In their latest announcement, the AAP emphasizes the importance of taking concrete steps to improve child pedestrian safety. This is their first policy statement on child pedestrian safety since 2009. It calls for communities to adopt and promote policies, programs, & legislation that result in a safer environment for pedestrians. The presence of high-speed traffic, lack of pedestrian infrastructure, poorly designed roadways, and inadequate traffic control measures increase the risk of child pedestrian injuries.
The AAP highlights the significance of educating children about pedestrian safety from an early age. Parents, caregivers, and schools play a crucial role in teaching children about traffic rules, proper road-crossing techniques, and the potential dangers they may encounter as pedestrians. We at the Iowa Bicycle Coalition are doing just that. Our Iowa Bike Rodeo Toolkit enables anyone to host a bicycle safety event to start teaching the youth how to navigate our roads safely. The toolkit can be adapted for a younger audience to go over pedestrian safety. But education is only one part of solving this dilemma.
Ensuring the safety and inclusivity of road environments is essential to cater to the needs of all individuals. Historically, streets served as vibrant spaces for various social activities, but with the rise of automobiles in the early 20th century, there was a significant cultural shift. Roads came to be seen primarily as thoroughfares for fast-moving motorized traffic. This perception was actively promoted through campaigns that attributed pedestrian injuries solely to the negligence of individuals. However, this narrow focus on individual behavior obscures the broader context in which these injuries occur, which involves factors such as speed, technology, and road design. By implementing effective planning and policy measures, we can create safer streets that cater to the needs of all users, regardless of age or ability.
Encouraging active transportation, such as walking or cycling, not only promotes physical activity but also offers an opportunity to teach children about pedestrian safety. The AAP recommends that communities support initiatives like walking or biking school buses, where groups of children move together under adult supervision, or establishing safe routes to schools. Community efforts can create a culture of active transportation while ensuring the safety of young pedestrians. These measures work best in communities where infrastructure is in place.
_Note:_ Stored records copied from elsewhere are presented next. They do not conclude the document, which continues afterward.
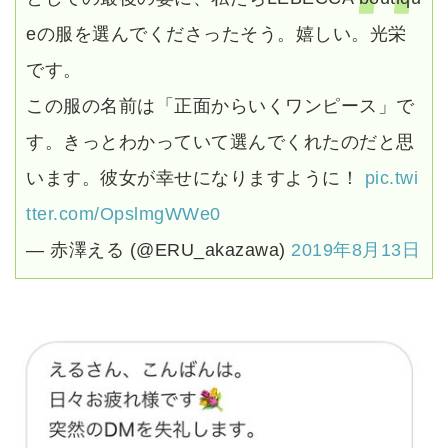
eの服を選んでくださったそう。嬉しい。光栄
です。
この服の名前は「正面からいくワンピース」で
す。きっとわかっていて選んでくれたのだと思
います。彼女が幸せになりますように！
pic.twi
tter.com/OpslmgWWe0
— 赤澤える (@ERU_akazawa)
2019年8月13日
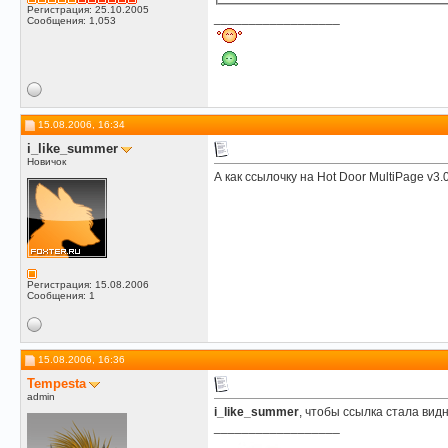
Регистрация: 25.10.2005
__________________
Сообщения: 1,053
15.08.2006, 16:34
i_like_summer
Новичок
А как ссылочку на Hot Door MultiPage v3.
Регистрация: 15.08.2006
Сообщения: 1
15.08.2006, 16:36
Tempesta
admin
i_like_summer
, чтобы ссылка стала ви
__________________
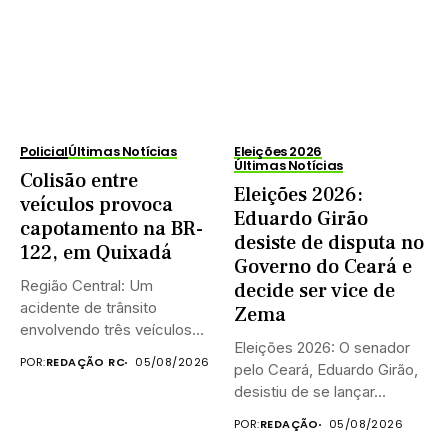
Policial
Últimas Notícias
Eleições 2026
Últimas Notícias
Colisão entre
Eleições 2026:
veículos provoca
Eduardo Girão
capotamento na BR-
desiste de disputa no
122, em Quixadá
Governo do Ceará e
Região Central: Um
decide ser vice de
acidente de trânsito
Zema
envolvendo três veículos
Eleições 2026: O senador
provocou a interdição...
POR:
REDAÇÃO RC
05/08/2026
pelo Ceará, Eduardo Girão,
desistiu de se lançar...
POR:
REDAÇÃO
05/08/2026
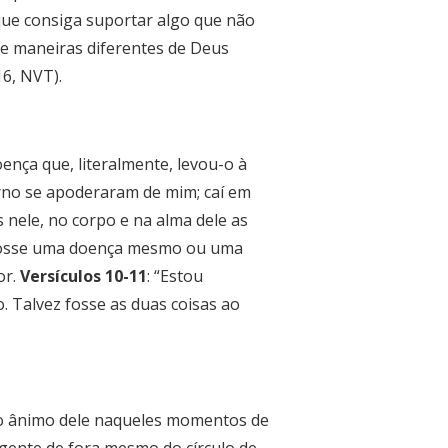
que consiga suportar algo que não
de maneiras diferentes de Deus
16, NVT).
ença que, literalmente, levou-o à
erno se apoderaram de mim; caí em
as nele, no corpo e na alma dele as
 fosse uma doença mesmo ou uma
or.
Versículos 10-11
: “Estou
. Talvez fosse as duas coisas ao
s o ânimo dele naqueles momentos de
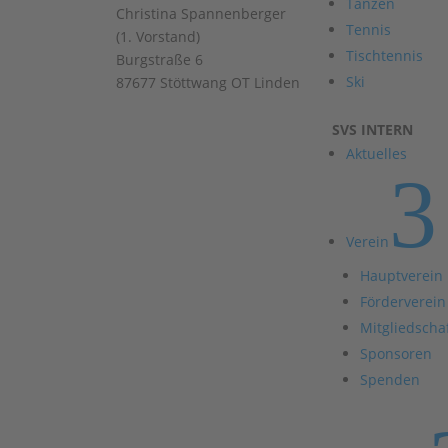
Tanzen
Christina Spannenberger
Tennis
(1. Vorstand)
Tischtennis
Burgstraße 6
Ski
87677 Stöttwang OT Linden
SVS INTERN
Aktuelles
3
Verein
Hauptverein
Förderverein
Mitgliedscha
Sponsoren
Spenden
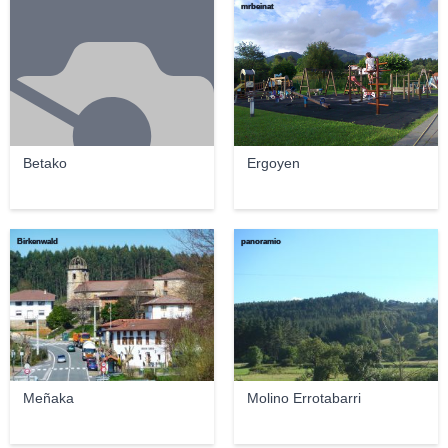
mrbeinat
Betako
Ergoyen
Birkenwald
panoramio
Meñaka
Molino Errotabarri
Creating a safe physical environment is vital for child pedestrian safety. The AAP calls for improved infrastructure that includes dedicated pedestrian pathways, properly maintained sidewalks, clearly marked crosswalks and strategically placed traffic signals. Policy changes also help, like many cities banning right turn on red or lowering school zone speed limits to 20 mph. Implementing these measures can help reduce the risk of accidents and create an environment that prioritizes the safety of our children.
The AAP emphasizes the importance of collaboration between policymakers, communities, and various stakeholders. By fostering partnerships and engaging in advocacy efforts, we can ensure that child pedestrian safety remains a priority on local, regional, and national levels. This collaboration can result in the development and enforcement of effective policies that protect children as pedestrians. We are doing just that by working with ongoing Safe Routes to School Committees like the one in Linn-Mar and starting a Safe Routes committee in Dubuque. These committees are committed to making safe routes to school via infrastructure changes where needed.
Worldwide there has been a drop in children’s independent mobility. Safe infrastructure is a critical part of getting kids moving again. “We know that active transportation, like walking or biking, is good for kids and it’s good for the environment,” said Brian D. Johnston, MD, MPH, FAAP, co-author of the report. “As children grow older, they will be able to be more independent. Each of us can help keep children safe by paying attention to the people around us and by promoting safer environments that benefit all of us.”
By focusing on education, safe infrastructure, active transportation promotion, and collaborative efforts, we can create an environment where children can navigate roads safely. And a street that is safe enough for a child is safe enough for everyone. Parents, caregivers, schools, communities, and policymakers need to work together to implement these recommendations and prioritize the well-being of our children. Doctor’s orders.